A Lausanne, le robot salamandre Salamandra Robotica nage ou marche

Michel DEPROST  |  14.03.2013 - 19:46

Salamandra robotica II est un robot amphibie mis au point par le Laboratoire de Bio-robotique de l’Ecole Polytechnique Fédérale de Lausanne (EPFL). Il est l’invité d’honneur du stand de Syrobo, à l’origine d’Innorobo, le plus grand salon européen de la robotique de service, qui se tient à Lyon du 19 au 21 mars.
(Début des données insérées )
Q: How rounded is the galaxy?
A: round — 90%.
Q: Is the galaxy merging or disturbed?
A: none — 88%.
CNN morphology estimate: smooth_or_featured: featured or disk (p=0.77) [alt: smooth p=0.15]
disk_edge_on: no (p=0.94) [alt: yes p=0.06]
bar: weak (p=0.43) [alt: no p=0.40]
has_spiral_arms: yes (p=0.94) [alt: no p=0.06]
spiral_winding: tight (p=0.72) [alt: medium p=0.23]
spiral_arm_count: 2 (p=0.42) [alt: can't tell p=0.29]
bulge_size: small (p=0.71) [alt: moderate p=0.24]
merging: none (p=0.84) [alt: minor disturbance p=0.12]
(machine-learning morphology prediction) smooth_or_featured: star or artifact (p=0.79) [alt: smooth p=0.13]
Salamandra robotica II fait trempette dans les eaux du Lac Léman. ©Kostas Karakasiliotis / BiorobSalamandra robotica II fait trempette dans les eaux du Lac Léman. ©Kostas Karakasiliotis / Biorob

Chez la salamandre, la locomotion est contrôlée par des circuits neuronaux distribués le long de la moelle épinière. Le choix du mode locomoteur, nage ou marche, dépend de l’intensité de signaux électriques envoyés par le cerveau à ces circuits médullaires.
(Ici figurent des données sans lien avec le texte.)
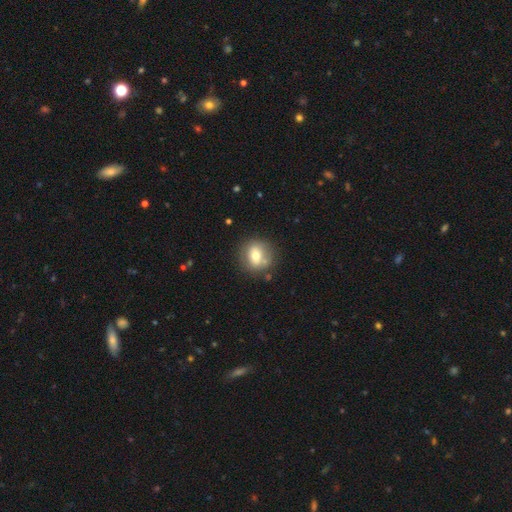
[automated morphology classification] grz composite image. It shows a smooth galaxy with no disk features (63%) that is round (82%). Merging: none (76%).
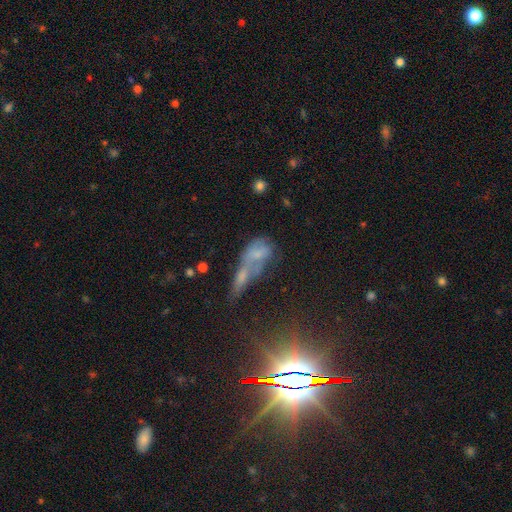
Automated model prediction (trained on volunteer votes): This is marginally a smooth galaxy (44%). Merging: possibly merger (52%).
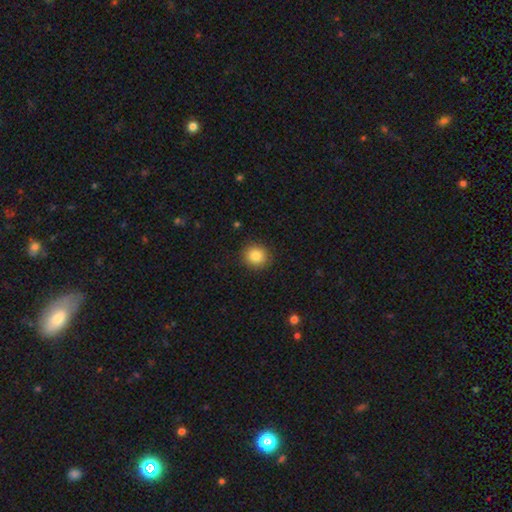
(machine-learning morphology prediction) The model was most divided on "how rounded": round: 87%, in between: 12%, cigar-shaped: 1%. More confident: merging — none (89%); smooth or featured — smooth (86%).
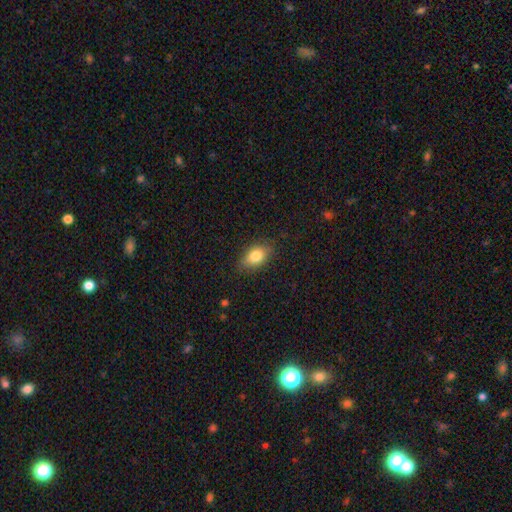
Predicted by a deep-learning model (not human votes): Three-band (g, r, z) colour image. It shows a smooth galaxy with no disk features (80%) that is in between round and cigar-shaped (84%). Merging: none (82%).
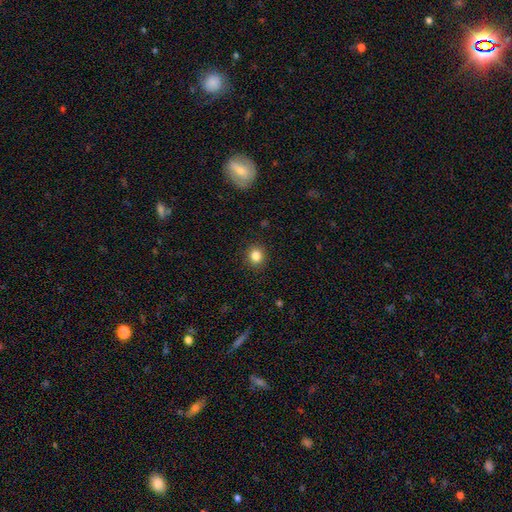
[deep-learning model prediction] Q: Smooth or featured?
A: smooth (84%); runner-up: star or artifact (11%)
Q: How rounded?
A: round (81%); runner-up: in between (18%)
Q: Merging?
A: none (91%); runner-up: minor disturbance (6%)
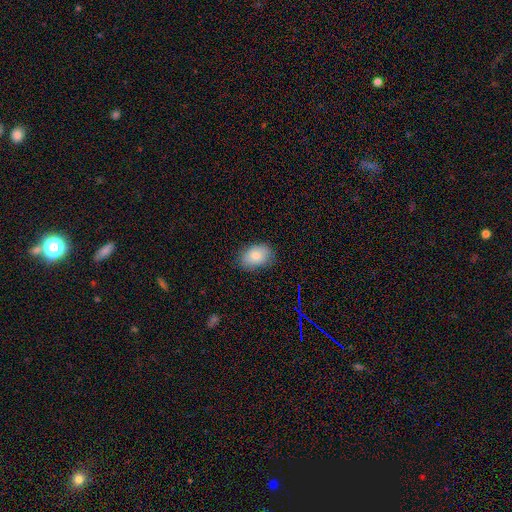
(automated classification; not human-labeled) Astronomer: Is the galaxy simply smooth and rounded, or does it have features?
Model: smooth — 81%.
S'inspirant du reptile, Salamandra robotica II reproduit au moyen d’un modèle numérique les réseaux de neurones médullaires qui engendrent les mouvements locomoteurs. C'est le seul robot inspiré de la nature capable de nager, de ramper et de marcher. Il  allie robotique évolution et neurobiologie et illustre la compétitivité exceptionnelle de la robotique suisse. Salamandra sera présenté par l'EPFL à Lyon, du 19 au 21 mars sur le salon Innorobo . Les signaux électriques envoyés par un ordinateur  " cerveau" permettent au robot de marcher ou de nager, de commander la vitesse et la direction de la locomotion.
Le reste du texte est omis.